US 11,899,692 B2
Database reduction based on geographically clustered data to provide record selection for clinical trials
Stephen Michael Jones, Rickmansworth (GB); Michelle Lsl Jones, Rickmansworth (GB); Michael Brian Garcia, West Windsor, NJ (US); Elizabeth Martina Marshallsay, Las Vegas, NV (US); and Rachael Haig, Wilmslow (GB)
Assigned to Laboratory Corporation of America Holdings, Burlington, NC (US)
Appl. No. 17/602,440
Filed by Laboratory Corporation of America Holdings, Burlington, NC (US)
PCT Filed Apr. 7, 2020, PCT No. PCT/US2020/027025
§ 371(c)(1), (2) Date Oct. 8, 2021,
PCT Pub. No. WO2020/210206, PCT Pub. Date Oct. 15, 2020.
Claims priority of provisional application 62/833,328, filed on Apr. 12, 2019.

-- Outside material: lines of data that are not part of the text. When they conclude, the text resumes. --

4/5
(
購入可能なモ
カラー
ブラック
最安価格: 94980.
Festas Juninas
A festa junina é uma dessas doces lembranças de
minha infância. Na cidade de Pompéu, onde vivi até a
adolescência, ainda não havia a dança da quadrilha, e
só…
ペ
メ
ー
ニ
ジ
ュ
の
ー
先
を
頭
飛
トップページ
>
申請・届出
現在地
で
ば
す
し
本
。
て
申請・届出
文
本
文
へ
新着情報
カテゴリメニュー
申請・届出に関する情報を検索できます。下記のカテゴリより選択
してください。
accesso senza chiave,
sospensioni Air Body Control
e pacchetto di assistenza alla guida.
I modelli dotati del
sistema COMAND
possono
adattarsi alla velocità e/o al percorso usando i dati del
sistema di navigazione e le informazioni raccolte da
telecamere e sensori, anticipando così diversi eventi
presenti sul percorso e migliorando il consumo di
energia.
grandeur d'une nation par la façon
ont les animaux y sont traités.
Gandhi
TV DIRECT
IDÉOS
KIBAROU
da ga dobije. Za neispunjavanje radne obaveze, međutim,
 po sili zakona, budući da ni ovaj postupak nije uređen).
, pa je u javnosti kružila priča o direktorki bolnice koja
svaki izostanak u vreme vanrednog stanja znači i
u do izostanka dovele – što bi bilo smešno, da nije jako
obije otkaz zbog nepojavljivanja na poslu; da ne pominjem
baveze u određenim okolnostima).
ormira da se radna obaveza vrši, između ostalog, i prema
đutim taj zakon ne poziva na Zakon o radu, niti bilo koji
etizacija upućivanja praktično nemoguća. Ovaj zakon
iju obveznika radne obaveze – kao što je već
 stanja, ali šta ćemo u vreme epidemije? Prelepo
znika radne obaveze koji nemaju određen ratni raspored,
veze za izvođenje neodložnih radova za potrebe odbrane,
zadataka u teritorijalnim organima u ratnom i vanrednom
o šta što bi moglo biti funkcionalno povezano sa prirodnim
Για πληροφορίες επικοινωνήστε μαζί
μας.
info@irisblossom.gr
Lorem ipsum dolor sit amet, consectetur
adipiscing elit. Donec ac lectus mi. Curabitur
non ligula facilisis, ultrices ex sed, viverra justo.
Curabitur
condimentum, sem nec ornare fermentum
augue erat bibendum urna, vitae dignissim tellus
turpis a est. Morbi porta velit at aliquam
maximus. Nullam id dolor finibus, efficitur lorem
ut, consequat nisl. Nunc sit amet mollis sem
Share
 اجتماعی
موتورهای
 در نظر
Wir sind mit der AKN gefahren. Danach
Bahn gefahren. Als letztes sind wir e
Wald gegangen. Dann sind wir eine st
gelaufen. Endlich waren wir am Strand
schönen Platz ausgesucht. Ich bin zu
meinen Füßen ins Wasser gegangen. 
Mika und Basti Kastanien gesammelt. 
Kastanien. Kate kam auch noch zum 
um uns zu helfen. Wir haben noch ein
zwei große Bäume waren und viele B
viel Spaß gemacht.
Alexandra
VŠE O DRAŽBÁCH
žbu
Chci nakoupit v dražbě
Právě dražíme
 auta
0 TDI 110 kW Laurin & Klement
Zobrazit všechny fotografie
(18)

Prior Publication US 2022/0208313 A1, Jun. 30, 2022
Int. Cl. G06F 16/28 (2019.01); G16H 10/20 (2018.01); G06F 16/215 (2019.01); G06F 16/2457 (2019.01); G06F 16/24 (2019.01)

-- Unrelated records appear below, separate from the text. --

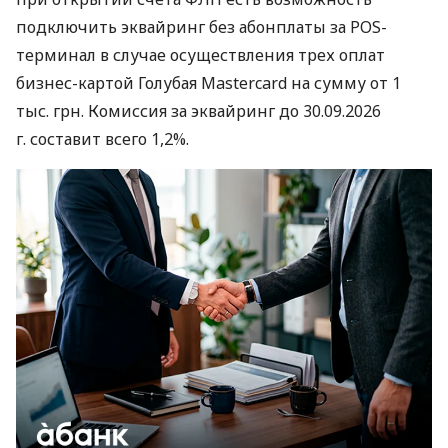
подключить эквайринг без абонплаты за POS-
терминал в случае осуществления трех оплат
бизнес-картой Голубая Mastercard на сумму от 1
тыс. грн. Комиссия за эквайринг до 30.09.2026
г. составит всего 1,2%.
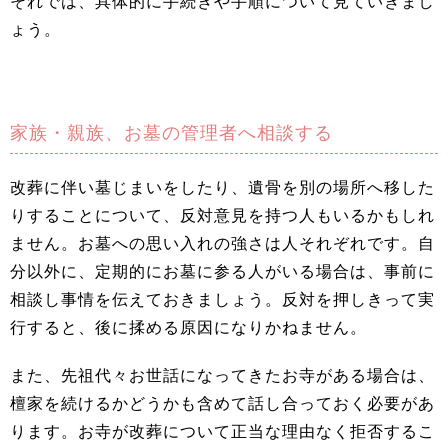
それでは、具体的に手続きや手順について見ていきまし
ょう。
家族・親族、お墓の管理者へ相談する
改葬に伴い墓じまいをしたり、遺骨を別の場所へ移した
りすることについて、反対意見を持つ人もいるかもしれ
ません。お墓への思い入れの強さは人それぞれです。自
分以外に、定期的にお墓に参る人がいる場合は、事前に
相談し事情を伝えておきましょう。反対を押しきって実
行すると、後に揉める原因になりかねません。
また、先祖代々お世話になってきたお寺がある場合は、
檀家を続けるかどうかも含めて話し合っておく必要があ
ります。お寺が改葬について正当な理由なく拒否するこ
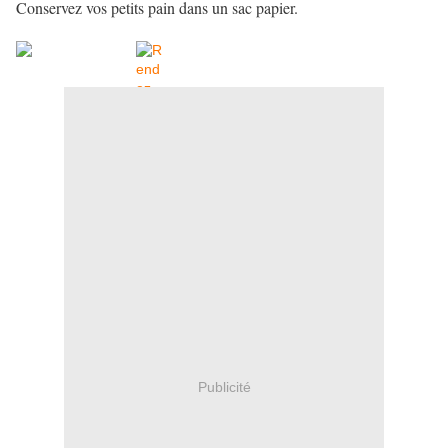
Conservez vos petits pain dans un sac papier.
Publicité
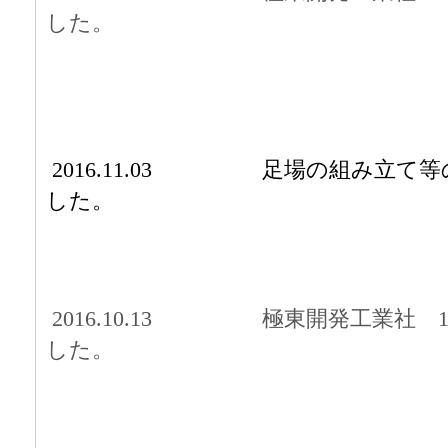
した。
2016.11.03 足場の組み立て
した。
2016.10.13 極東開発工業社 
した。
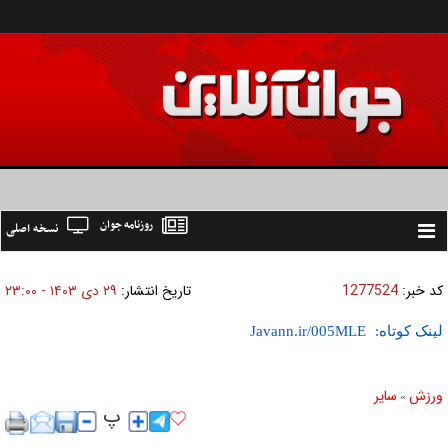
روزنامه جوان
نسخه اصلی
Toggle
navigation
کد خبر:
1277524
تاریخ انتشار:
۲۹ دی ۱۴۰۳ - ۲۳:۰۰
لینک کوتاه:
ورزش
ساير
»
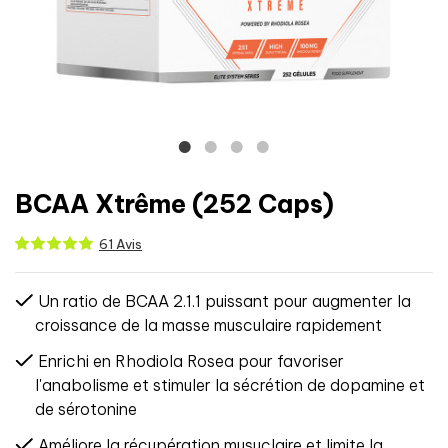
BCAA Xtrême (252 Caps)
61 Avis
Un ratio de BCAA 2.1.1 puissant pour augmenter la
croissance de la masse musculaire rapidement
Enrichi en Rhodiola Rosea pour favoriser
l'anabolisme et stimuler la sécrétion de dopamine et
de sérotonine
Améliore la récupération musuclaire et limite la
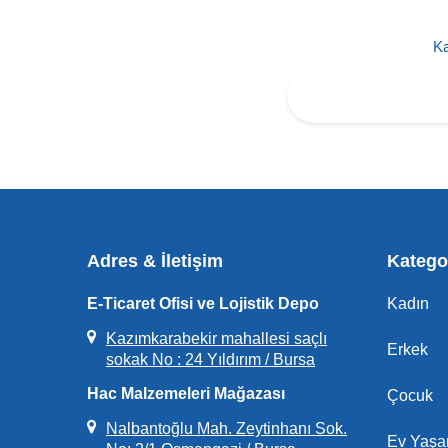
Ka
Adres & İletişim
Kategor
E-Ticaret Ofisi ve Lojistik Depo
Kadın
Kazımkarabekir mahallesi saçlı
Erkek
sokak No : 24 Yıldırım / Bursa
Hac Malzemeleri Mağazası
Çocuk
Nalbantoğlu Mah. Zeytinhanı Sok.
Ev Yaş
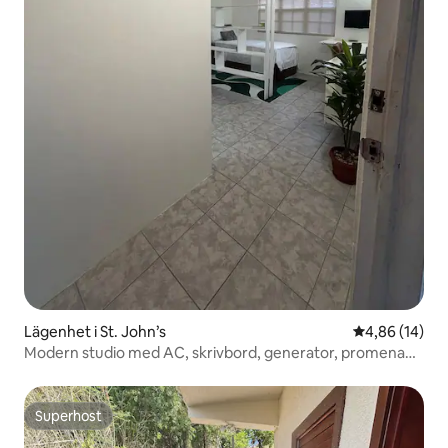
Lägenhet i St. John’s
4,86 av 5 i g
4,86 (14)
Modern studio med AC, skrivbord, generator, promenad
till staden
Superhost
Superhost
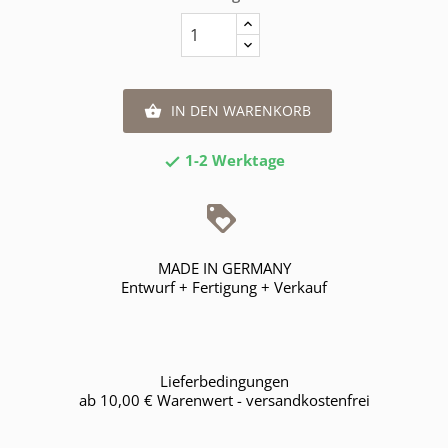
IN DEN WARENKORB

1-2 Werktage

MADE IN GERMANY
Entwurf + Fertigung + Verkauf
Lieferbedingungen
ab 10,00 € Warenwert - versandkostenfrei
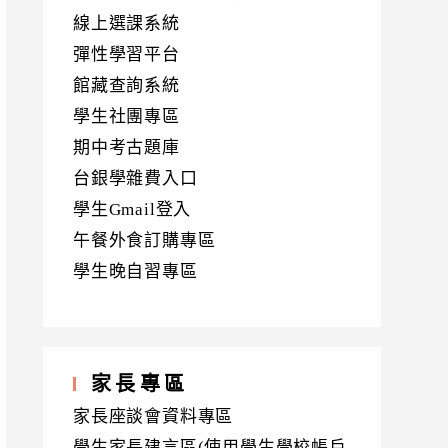
線上選課系統
彈性學習平台
館藏查詢系統
學生社團專區
期中考古題庫
台銀學雜費入口
學生Gmail登入
午餐外食訂購專區
學生晚自習專區
家長專區
家長座談會資料專區
學生家長建言區(使用學生學校帳戶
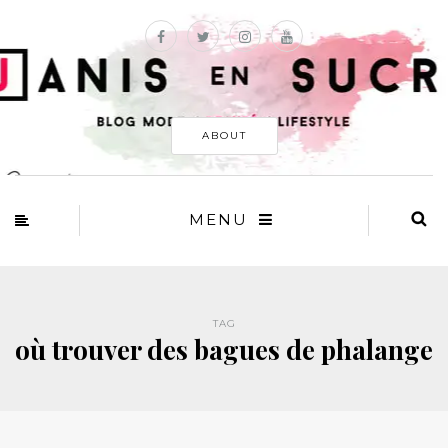
ABOUT
MENU
TAG
où trouver des bagues de phalange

CPC G06F 16/285 (2019.01) [G06F 16/215 (2019.01); G06F 16/24578 (2019.01); G16H 10/20 (2018.01)] 20 Claims
OG exemplary drawing
 
1. A system comprising:
a data store;
a non-transitory computer-readable medium including computer program code for database record selection; and
a processing device communicatively coupled to the data store and the non-transitory computer-readable medium, wherein the processing device is configured for executing the computer program code to perform operations comprising:
identifying data sources for geographically clustered data containing corresponding descriptors for unique clinical trial investigators across different sources of information for database records to be written to the data store;
formatting the corresponding descriptors to produce standardized, corresponding descriptors;
matching each standardized, corresponding descriptor of the standardized corresponding descriptors to produce a record score for each standardized, corresponding descriptor;
producing, for each standardized corresponding descriptor, a modified score using the record score and a number of characters in at least one of the corresponding descriptors;
combining the modified scores for the standardized, corresponding descriptors to produce a binary overall score for each database record of the database records; and
selectively writing each database record to the data store based on the binary overall score to compile a deduplicated database of the unique clinical trial investigators.